Fontinha: Escola da memória

A forma como se atacou o espaço derrota a esperança de todos aqueles que acreditaram na possibilidade da criação de uma outra escola, a escola da Vida.

Escola da Fontinha

Foto: Arquivo

A Escola da Fontinha é o máximo sinal de cidadania e de criação possível, dentro de uma cidade. Cidade essa que parece que se abre para o mundo. Mas a forma como hoje se atacou aquele espaço é lamentável e derrota a esperança de todos aqueles que acreditaram na possibilidade da criação de uma outra escola, a escola da Vida.

A falta de sensibilidade e de abertura para a criação de um diálogo construtivo com a população da Fontinha foi desperdiçado, o que lá se passava não se compra, não se encomenda, e o que produz no futuro é incomensurável.

Desperdiçam-se energias e vocações de uma forma tão redutora que a única coisa que posso dizer é que estou triste.

E tristes estarão todos aqueles que fizeram daquele espaço um espaço de fruição criativa, criação, ocupação de tempos livre e formação contínua.

Tristes teremos de estar todos porque vivemos numa cidade maravilhosa que não tem uma visão para um Futuro, que, sabemos, cada vez será mais duro e difícil. Sabemos muitos que todas as formas informais de educação deveriam ser muito bem-vindas. Mas quem está no Poder não sabe disso.

A qualidade de uma cidade é revelada pelos seus interstícios e não pelas suas fachadas; é pela quantidade de espaços alternativos e pelo tecido cultural heterogéneo que estes juntam que se faz de uma cidade um espaço de memória.

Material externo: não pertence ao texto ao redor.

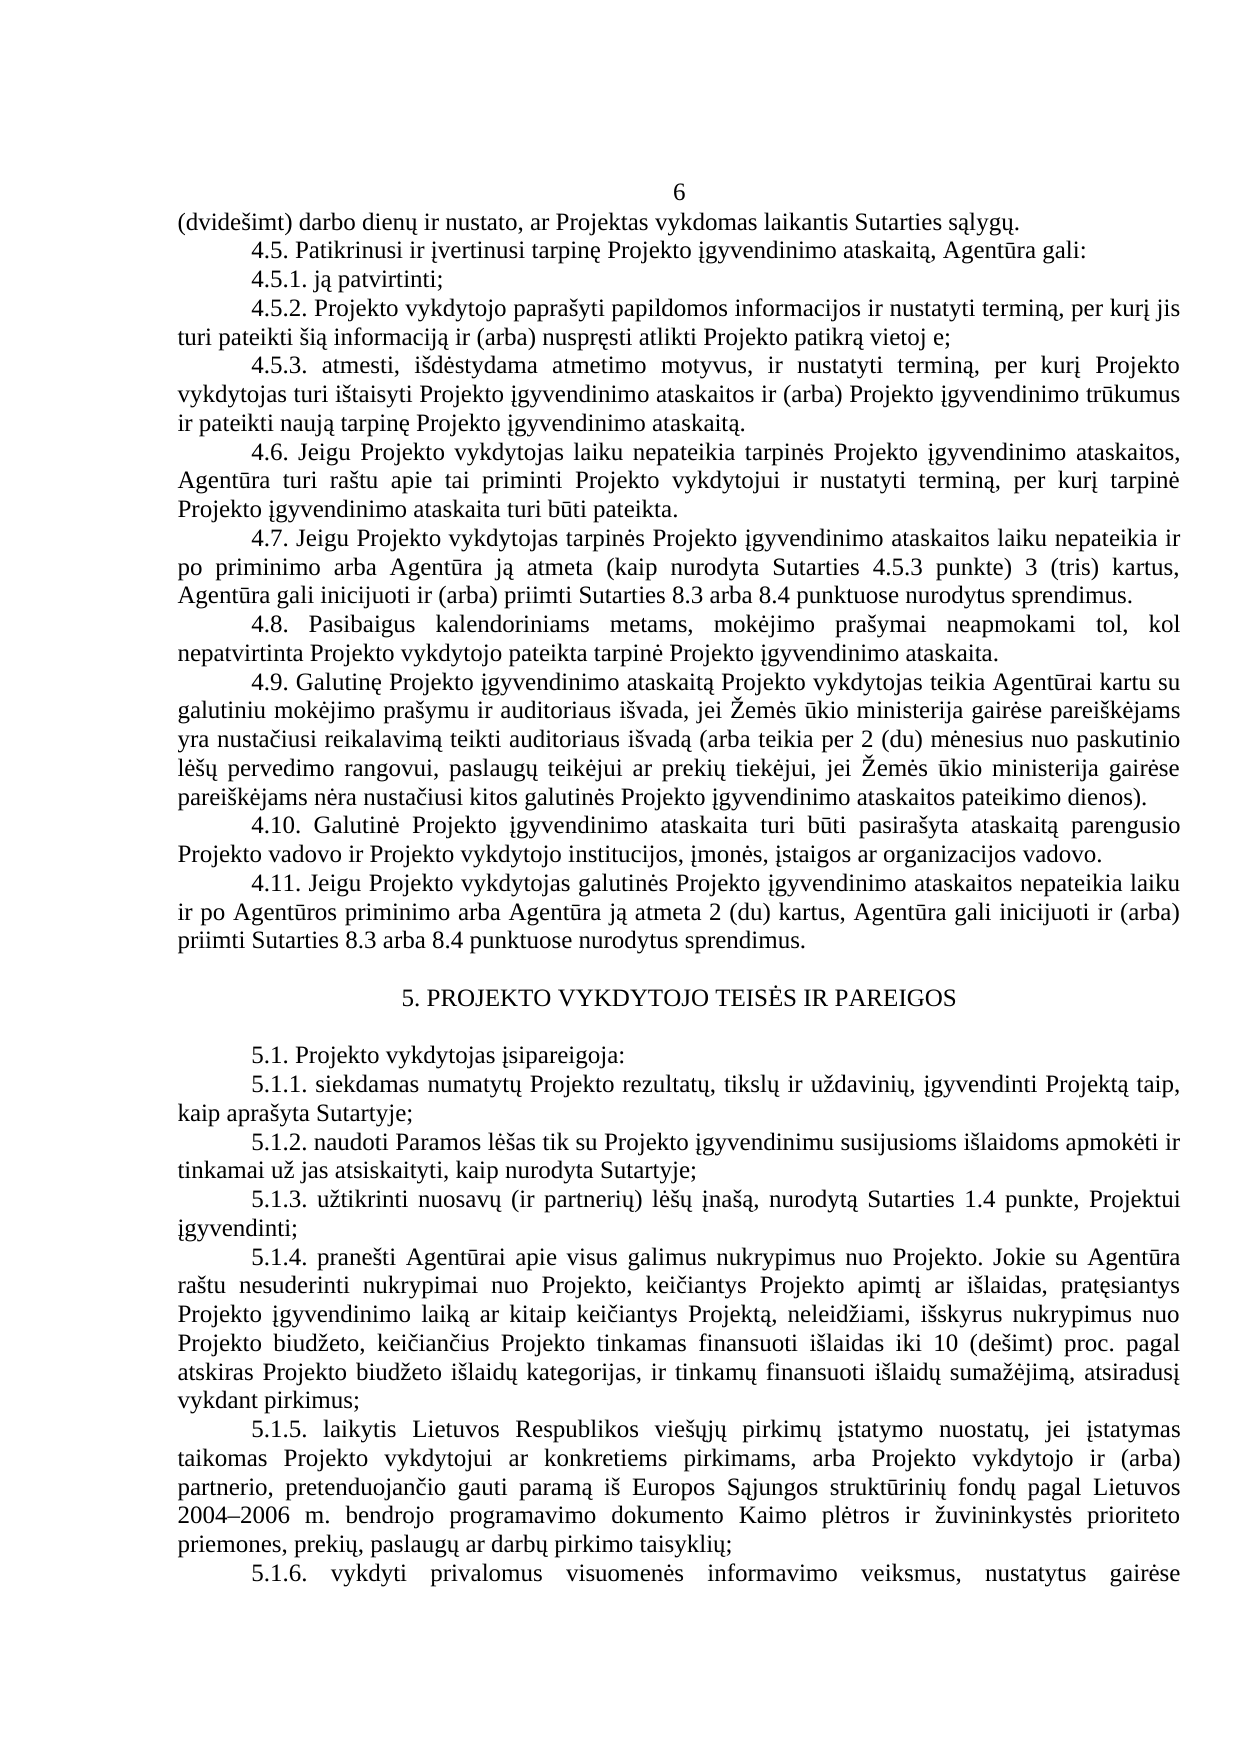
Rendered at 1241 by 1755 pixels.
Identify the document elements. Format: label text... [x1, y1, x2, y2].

Arriscamo-nos a perder a nossa!

  1. Ana says:

    Gostei do artigo. No entanto, diria que se queremos que iniciativas como estas continuem a surgir não nos podemos resignar e começar a usar já o pretérito perfeito em relação a es.col.a. Já tinham sido despejados uma vez o ano passado e para lá voltaram. Mais importante ainda é que nos indignemos, em vez de reagirmos com resignação. Não há qualquer justificacao para esta atitude violenta, “autista” e repressiva por parte de uma autoridade. A autoridade que eles tem advem de todos nós. Se nos calarmos quando estas coisas acontecem, consentimos. Temos que protestar com indignação e determinação.

  2. Elsa Oliveira says:

    Proponho nova manifestação em frente à Câmara Municipal do Porto. Uma manifestação pacífica, mas determinada. Não é concebível deixar cair um projecto desta dimensão social, activo e benéfico para a população.
    Se não existem vontades nem verbas para que a Câmara do Porto assuma um papel preponderante na melhoria da qualidade de vida da população, é vergonhoso que essa mesma entidade impeça gente capacitada e disponível para o fazer.

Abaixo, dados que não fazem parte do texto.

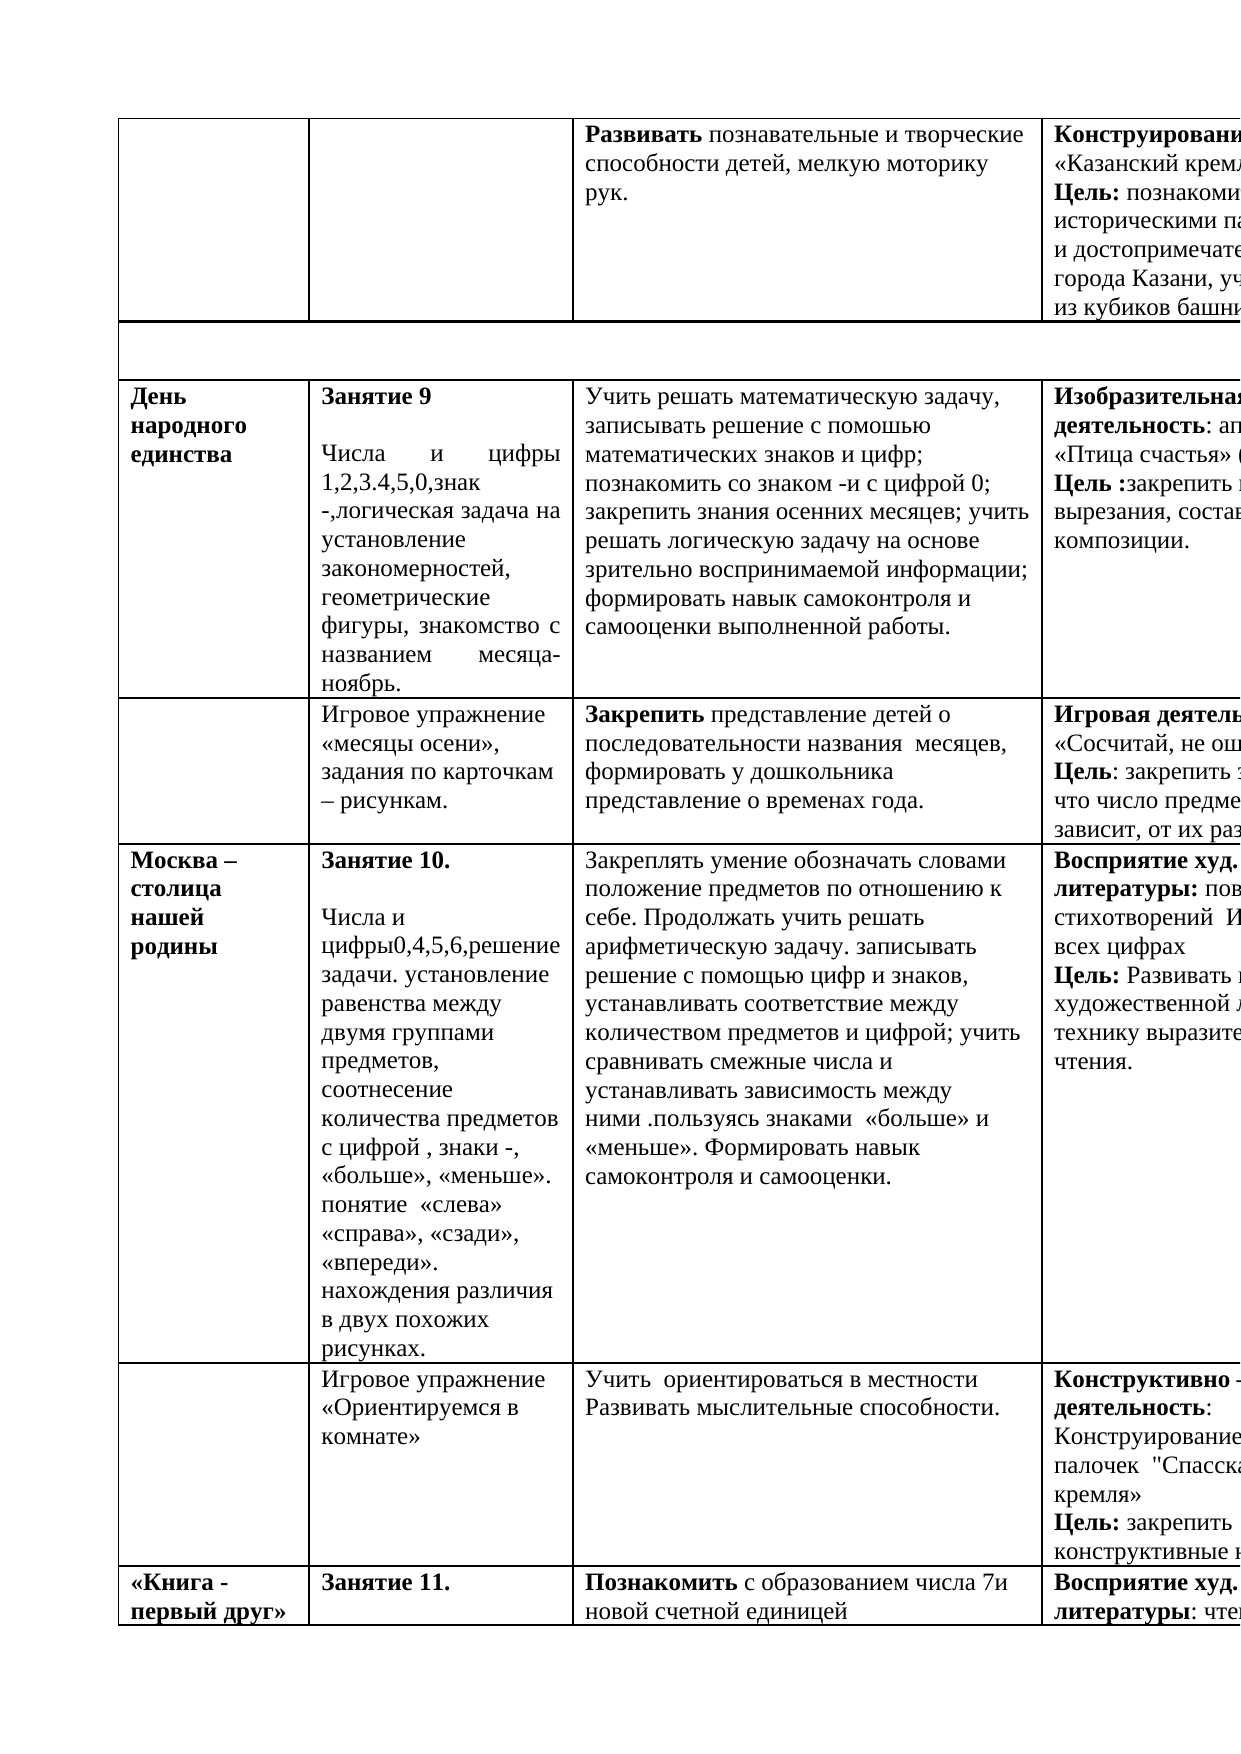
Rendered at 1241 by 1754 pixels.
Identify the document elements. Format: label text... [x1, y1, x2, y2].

table_cell Восприятие худ. литературы: повторение стихотворений И.Блюмкина о всех цифрах Цель: Развивать интерес к художественной литературе, технику выразительного чтения. [1043, 845, 1240, 1362]
table_cell Учить решать математическую задачу, записывать решение с помошью математических знаков и цифр; познакомить со знаком -и с цифрой 0; закрепить знания осенних месяцев; учить решать логическую задачу на основе зрительно воспринимаемой информации; формировать навык самоконтроля и самооценки выполненной работы. [574, 381, 1041, 697]
table_cell Закреплять умение обозначать словами положение предметов по отношению к себе. Продолжать учить решать арифметическую задачу. записывать решение с помощью цифр и знаков, устанавливать соответствие между количеством предметов и цифрой; учить сравнивать смежные числа и устанавливать зависимость между ними .пользуясь знаками «больше» и «меньше». Формировать навык самоконтроля и самооценки. [574, 845, 1041, 1362]
table_cell Занятие 9 Числа и цифры 1,2,3.4,5,0,знак -,логическая задача на установление закономерностей, геометрические фигуры, знакомство с названием месяца- ноябрь. [310, 381, 572, 697]
table_cell [119, 699, 308, 843]
table_cell Конструктивно – модельная деятельность: Конструирование из счетных палочек "Спасская башня кремля» Цель: закрепить конструктивные навыки [1043, 1364, 1240, 1565]
table_cell Игровое упражнение «месяцы осени», задания по карточкам – рисункам. [310, 699, 572, 843]
table_cell «Книга - первый друг» [119, 1567, 308, 1624]
table_cell [119, 119, 308, 320]
table_cell Ноябрь [119, 323, 1240, 379]
table_cell [310, 119, 572, 320]
table_cell Познакомить с образованием числа 7и новой счетной единицей [574, 1567, 1041, 1624]
table_cell Изобразительная деятельность: Конструирование: «Казанский кремль» Цель: познакомить с историческими памятниками и достопримечательностями города Казани, учить строить из кубиков башни [1043, 119, 1240, 320]
table_cell Учить ориентироваться в местности Развивать мыслительные способности. [574, 1364, 1041, 1565]
table_cell Закрепить представление детей о последовательности названия месяцев, формировать у дошкольника представление о временах года. [574, 699, 1041, 843]
table_cell Игровое упражнение «Ориентируемся в комнате» [310, 1364, 572, 1565]
table_cell Занятие 10. Числа и цифры0,4,5,6,решение задачи. установление равенства между двумя группами предметов, соотнесение количества предметов с цифрой , знаки -, «больше», «меньше». понятие «слева» «справа», «сзади», «впереди». нахождения различия в двух похожих рисунках. [310, 845, 572, 1362]
table_cell Москва – столица нашей родины [119, 845, 308, 1362]
table_cell Развивать познавательные и творческие способности детей, мелкую моторику рук. [574, 119, 1041, 320]
table_cell Восприятие худ. литературы: чтение пословиц про книгу и заучивание одной пословицы Цель: развивать интерес к русскому фольклору. [1043, 1567, 1240, 1624]
table_cell День народного единства [119, 381, 308, 697]
table_cell [119, 1364, 308, 1565]
table_cell Изобразительная деятельность: аппликация «Птица счастья» (ладошки) Цель :закрепить приемы вырезания, составления композиции. [1043, 381, 1240, 697]
table_cell Занятие 11. [310, 1567, 572, 1624]
table_cell Игровая деятельность: «Сосчитай, не ошибись» Цель: закрепить знания о том, что число предметов не зависит, от их размеров [1043, 699, 1240, 843]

  3. Fui apanhado desprevenido pela referida manifestação. já ouvira falar na mesma dias anteriores, contudo quase deixara passar em branco. de salutar a paixão da população leiga em lutar pelo correcto, pelo justo e pela credibilização do ser social. A mão humana é mais forte quando num cordão de força se faz sentir a viva voz. E mais uma vez, só uma vez mais, os políticos que governam este país, esta cidade e aquela aldeia nos confins do nosso país, mostram o lado insensível e falta de humanismo pelo que realmente é importante. Há por aí muitas intervenções sociais, sim, certo que há, mas se os há é porque se projectou importância no trabalho a desenvolver, e o resultado da Fontinha está vista de todos. lamentável que o diabo politico seja cego surdo e mudo

  4. José Nogueira says:

    Somos governados por políticos ignorantes, insensíveis, imbecis, mas… foram (re)eleitos pelo “povo”, não foram?É o preço da Democracia. No entanto, os muitos jovens que hoje em dia estão a fazer coisas extraordinárias na nossa cidade (muitas vezes ignoradas pelos media mainstream) não devem (não podem desistir). São eles que verdadeiramente estão a reabilitar a Invicta. E cada vez mais estrangeiros o reconhecem. E quando os portuenses se aperceberem disso, nunca mais colocarão no poleiro políticos como Rui Rio.

  5. Roi Riu says:

    Não deixem a população fazer voluntariado, tomar responsabilidades sociais e promover a interajuda.
    Proibam. Reprimam. Controlem. Pode ser que assim se metam antes na droga dura e levem os mais novos com eles, como tantos outros o fazem perante a ruina social com que se deparam.